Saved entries

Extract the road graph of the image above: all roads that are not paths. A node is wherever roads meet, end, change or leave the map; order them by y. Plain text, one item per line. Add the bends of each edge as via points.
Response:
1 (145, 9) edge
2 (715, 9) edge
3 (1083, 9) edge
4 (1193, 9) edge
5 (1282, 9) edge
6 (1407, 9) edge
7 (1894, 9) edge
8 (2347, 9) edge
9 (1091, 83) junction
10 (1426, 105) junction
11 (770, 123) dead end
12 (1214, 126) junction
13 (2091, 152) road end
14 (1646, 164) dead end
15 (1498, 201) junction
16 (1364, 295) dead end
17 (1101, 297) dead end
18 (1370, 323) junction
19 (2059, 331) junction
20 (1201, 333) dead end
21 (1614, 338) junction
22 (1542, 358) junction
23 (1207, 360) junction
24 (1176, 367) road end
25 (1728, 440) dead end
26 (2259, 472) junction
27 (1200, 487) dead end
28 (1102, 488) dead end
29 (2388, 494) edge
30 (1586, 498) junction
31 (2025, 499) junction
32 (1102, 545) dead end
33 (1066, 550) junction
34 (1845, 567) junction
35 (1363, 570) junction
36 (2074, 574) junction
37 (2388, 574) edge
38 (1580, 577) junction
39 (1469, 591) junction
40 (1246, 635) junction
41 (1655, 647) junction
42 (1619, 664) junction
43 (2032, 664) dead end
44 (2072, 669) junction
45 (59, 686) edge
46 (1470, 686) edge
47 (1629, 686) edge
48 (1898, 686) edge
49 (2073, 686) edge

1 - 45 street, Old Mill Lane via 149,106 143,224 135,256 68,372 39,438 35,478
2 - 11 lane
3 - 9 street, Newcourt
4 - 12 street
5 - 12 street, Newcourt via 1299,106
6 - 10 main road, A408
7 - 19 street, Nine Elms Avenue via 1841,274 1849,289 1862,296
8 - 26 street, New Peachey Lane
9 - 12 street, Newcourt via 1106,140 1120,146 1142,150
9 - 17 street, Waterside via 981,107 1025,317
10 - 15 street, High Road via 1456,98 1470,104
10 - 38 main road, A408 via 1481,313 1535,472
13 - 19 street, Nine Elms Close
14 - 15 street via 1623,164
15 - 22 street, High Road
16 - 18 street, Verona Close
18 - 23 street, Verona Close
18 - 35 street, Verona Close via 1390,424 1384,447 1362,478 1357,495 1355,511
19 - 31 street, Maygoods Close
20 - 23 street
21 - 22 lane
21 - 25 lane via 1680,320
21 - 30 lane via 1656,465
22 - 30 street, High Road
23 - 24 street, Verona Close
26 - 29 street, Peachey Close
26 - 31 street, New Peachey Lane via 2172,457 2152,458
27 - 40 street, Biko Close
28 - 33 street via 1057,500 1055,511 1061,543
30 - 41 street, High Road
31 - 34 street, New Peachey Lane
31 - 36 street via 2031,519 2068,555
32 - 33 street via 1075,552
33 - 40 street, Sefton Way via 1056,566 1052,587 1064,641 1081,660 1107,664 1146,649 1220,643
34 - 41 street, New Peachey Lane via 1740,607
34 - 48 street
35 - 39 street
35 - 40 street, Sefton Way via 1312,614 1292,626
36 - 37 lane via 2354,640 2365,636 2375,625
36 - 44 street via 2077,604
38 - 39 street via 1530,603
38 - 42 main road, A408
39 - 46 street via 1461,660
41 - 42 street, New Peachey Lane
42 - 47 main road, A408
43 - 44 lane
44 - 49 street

Directions for this task
Each of the records should be written out precisely as given.

Exercise result
Extract the road graph of the image above: all roads that are not paths. A node is wherever roads meet, end, change or leave the map; order them by y. Plain text, one item per line. Add the bends of each edge as via points.
Response:
1 (145, 9) edge
2 (715, 9) edge
3 (1083, 9) edge
4 (1193, 9) edge
5 (1282, 9) edge
6 (1407, 9) edge
7 (1894, 9) edge
8 (2347, 9) edge
9 (1091, 83) junction
10 (1426, 105) junction
11 (770, 123) dead end
12 (1214, 126) junction
13 (2091, 152) road end
14 (1646, 164) dead end
15 (1498, 201) junction
16 (1364, 295) dead end
17 (1101, 297) dead end
18 (1370, 323) junction
19 (2059, 331) junction
20 (1201, 333) dead end
21 (1614, 338) junction
22 (1542, 358) junction
23 (1207, 360) junction
24 (1176, 367) road end
25 (1728, 440) dead end
26 (2259, 472) junction
27 (1200, 487) dead end
28 (1102, 488) dead end
29 (2388, 494) edge
30 (1586, 498) junction
31 (2025, 499) junction
32 (1102, 545) dead end
33 (1066, 550) junction
34 (1845, 567) junction
35 (1363, 570) junction
36 (2074, 574) junction
37 (2388, 574) edge
38 (1580, 577) junction
39 (1469, 591) junction
40 (1246, 635) junction
41 (1655, 647) junction
42 (1619, 664) junction
43 (2032, 664) dead end
44 (2072, 669) junction
45 (59, 686) edge
46 (1470, 686) edge
47 (1629, 686) edge
48 (1898, 686) edge
49 (2073, 686) edge

1 - 45 street, Old Mill Lane via 149,106 143,224 135,256 68,372 39,438 35,478
2 - 11 lane
3 - 9 street, Newcourt
4 - 12 street
5 - 12 street, Newcourt via 1299,106
6 - 10 main road, A408
7 - 19 street, Nine Elms Avenue via 1841,274 1849,289 1862,296
8 - 26 street, New Peachey Lane
9 - 12 street, Newcourt via 1106,140 1120,146 1142,150
9 - 17 street, Waterside via 981,107 1025,317
10 - 15 street, High Road via 1456,98 1470,104
10 - 38 main road, A408 via 1481,313 1535,472
13 - 19 street, Nine Elms Close
14 - 15 street via 1623,164
15 - 22 street, High Road
16 - 18 street, Verona Close
18 - 23 street, Verona Close
18 - 35 street, Verona Close via 1390,424 1384,447 1362,478 1357,495 1355,511
19 - 31 street, Maygoods Close
20 - 23 street
21 - 22 lane
21 - 25 lane via 1680,320
21 - 30 lane via 1656,465
22 - 30 street, High Road
23 - 24 street, Verona Close
26 - 29 street, Peachey Close
26 - 31 street, New Peachey Lane via 2172,457 2152,458
27 - 40 street, Biko Close
28 - 33 street via 1057,500 1055,511 1061,543
30 - 41 street, High Road
31 - 34 street, New Peachey Lane
31 - 36 street via 2031,519 2068,555
32 - 33 street via 1075,552
33 - 40 street, Sefton Way via 1056,566 1052,587 1064,641 1081,660 1107,664 1146,649 1220,643
34 - 41 street, New Peachey Lane via 1740,607
34 - 48 street
35 - 39 street
35 - 40 street, Sefton Way via 1312,614 1292,626
36 - 37 lane via 2354,640 2365,636 2375,625
36 - 44 street via 2077,604
38 - 39 street via 1530,603
38 - 42 main road, A408
39 - 46 street via 1461,660
41 - 42 street, New Peachey Lane
42 - 47 main road, A408
43 - 44 lane
44 - 49 street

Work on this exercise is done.